** WORK ORDER **
Go through the listing below and output it word for word.

** DATASET RECORDS **
···

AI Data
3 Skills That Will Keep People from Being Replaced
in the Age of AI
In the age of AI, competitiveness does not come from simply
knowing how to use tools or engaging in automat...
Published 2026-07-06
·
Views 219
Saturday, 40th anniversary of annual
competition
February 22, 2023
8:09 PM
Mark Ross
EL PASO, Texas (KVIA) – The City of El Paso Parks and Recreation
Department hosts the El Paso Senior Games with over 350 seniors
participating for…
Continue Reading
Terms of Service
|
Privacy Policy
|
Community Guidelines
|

···

** RESPONSE FOR THIS EXERCISE **
AI Data
3 Skills That Will Keep People from Being Replaced
in the Age of AI
In the age of AI, competitiveness does not come from simply
knowing how to use tools or engaging in automat...
Published 2026-07-06
·
Views 219
Saturday, 40th anniversary of annual
competition
February 22, 2023
8:09 PM
Mark Ross
EL PASO, Texas (KVIA) – The City of El Paso Parks and Recreation
Department hosts the El Paso Senior Games with over 350 seniors
participating for…
Continue Reading
Terms of Service
|
Privacy Policy
|
Community Guidelines
|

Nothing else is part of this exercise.